Task requirements: Could you extract every entry below and reproduce it exactly?

Data:

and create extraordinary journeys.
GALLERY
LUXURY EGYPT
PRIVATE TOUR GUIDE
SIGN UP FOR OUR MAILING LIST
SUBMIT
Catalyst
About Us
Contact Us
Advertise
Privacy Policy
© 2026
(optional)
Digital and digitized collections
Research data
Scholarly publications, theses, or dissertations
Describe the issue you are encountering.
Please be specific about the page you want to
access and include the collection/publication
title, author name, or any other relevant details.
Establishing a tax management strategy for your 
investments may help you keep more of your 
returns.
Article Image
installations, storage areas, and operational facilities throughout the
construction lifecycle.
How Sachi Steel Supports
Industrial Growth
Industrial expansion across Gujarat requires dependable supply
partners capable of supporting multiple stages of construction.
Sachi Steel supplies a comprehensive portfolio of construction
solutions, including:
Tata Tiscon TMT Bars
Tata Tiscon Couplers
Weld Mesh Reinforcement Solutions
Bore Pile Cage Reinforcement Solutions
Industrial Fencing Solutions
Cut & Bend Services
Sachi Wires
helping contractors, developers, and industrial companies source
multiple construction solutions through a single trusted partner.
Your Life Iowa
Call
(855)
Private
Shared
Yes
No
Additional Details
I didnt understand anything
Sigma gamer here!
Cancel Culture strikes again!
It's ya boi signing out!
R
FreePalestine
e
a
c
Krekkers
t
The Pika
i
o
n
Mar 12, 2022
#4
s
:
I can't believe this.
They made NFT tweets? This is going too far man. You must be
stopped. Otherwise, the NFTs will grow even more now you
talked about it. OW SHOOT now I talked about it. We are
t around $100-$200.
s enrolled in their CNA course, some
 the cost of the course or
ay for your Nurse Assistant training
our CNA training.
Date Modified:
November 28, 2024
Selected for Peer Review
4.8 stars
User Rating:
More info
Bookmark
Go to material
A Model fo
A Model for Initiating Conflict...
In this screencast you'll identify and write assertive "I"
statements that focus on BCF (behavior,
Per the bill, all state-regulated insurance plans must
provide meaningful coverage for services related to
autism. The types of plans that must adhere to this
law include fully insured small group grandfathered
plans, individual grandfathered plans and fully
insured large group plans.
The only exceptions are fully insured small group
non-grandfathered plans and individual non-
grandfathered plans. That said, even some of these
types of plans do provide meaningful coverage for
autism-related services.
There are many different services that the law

Expected answer:
and create extraordinary journeys.
GALLERY
LUXURY EGYPT
PRIVATE TOUR GUIDE
SIGN UP FOR OUR MAILING LIST
SUBMIT
Catalyst
About Us
Contact Us
Advertise
Privacy Policy
© 2026
(optional)
Digital and digitized collections
Research data
Scholarly publications, theses, or dissertations
Describe the issue you are encountering.
Please be specific about the page you want to
access and include the collection/publication
title, author name, or any other relevant details.
Establishing a tax management strategy for your 
investments may help you keep more of your 
returns.
Article Image
installations, storage areas, and operational facilities throughout the
construction lifecycle.
How Sachi Steel Supports
Industrial Growth
Industrial expansion across Gujarat requires dependable supply
partners capable of supporting multiple stages of construction.
Sachi Steel supplies a comprehensive portfolio of construction
solutions, including:
Tata Tiscon TMT Bars
Tata Tiscon Couplers
Weld Mesh Reinforcement Solutions
Bore Pile Cage Reinforcement Solutions
Industrial Fencing Solutions
Cut & Bend Services
Sachi Wires
helping contractors, developers, and industrial companies source
multiple construction solutions through a single trusted partner.
Your Life Iowa
Call
(855)
Private
Shared
Yes
No
Additional Details
I didnt understand anything
Sigma gamer here!
Cancel Culture strikes again!
It's ya boi signing out!
R
FreePalestine
e
a
c
Krekkers
t
The Pika
i
o
n
Mar 12, 2022
#4
s
:
I can't believe this.
They made NFT tweets? This is going too far man. You must be
stopped. Otherwise, the NFTs will grow even more now you
talked about it. OW SHOOT now I talked about it. We are
t around $100-$200.
s enrolled in their CNA course, some
 the cost of the course or
ay for your Nurse Assistant training
our CNA training.
Date Modified:
November 28, 2024
Selected for Peer Review
4.8 stars
User Rating:
More info
Bookmark
Go to material
A Model fo
A Model for Initiating Conflict...
In this screencast you'll identify and write assertive "I"
statements that focus on BCF (behavior,
Per the bill, all state-regulated insurance plans must
provide meaningful coverage for services related to
autism. The types of plans that must adhere to this
law include fully insured small group grandfathered
plans, individual grandfathered plans and fully
insured large group plans.
The only exceptions are fully insured small group
non-grandfathered plans and individual non-
grandfathered plans. That said, even some of these
types of plans do provide meaningful coverage for
autism-related services.
There are many different services that the law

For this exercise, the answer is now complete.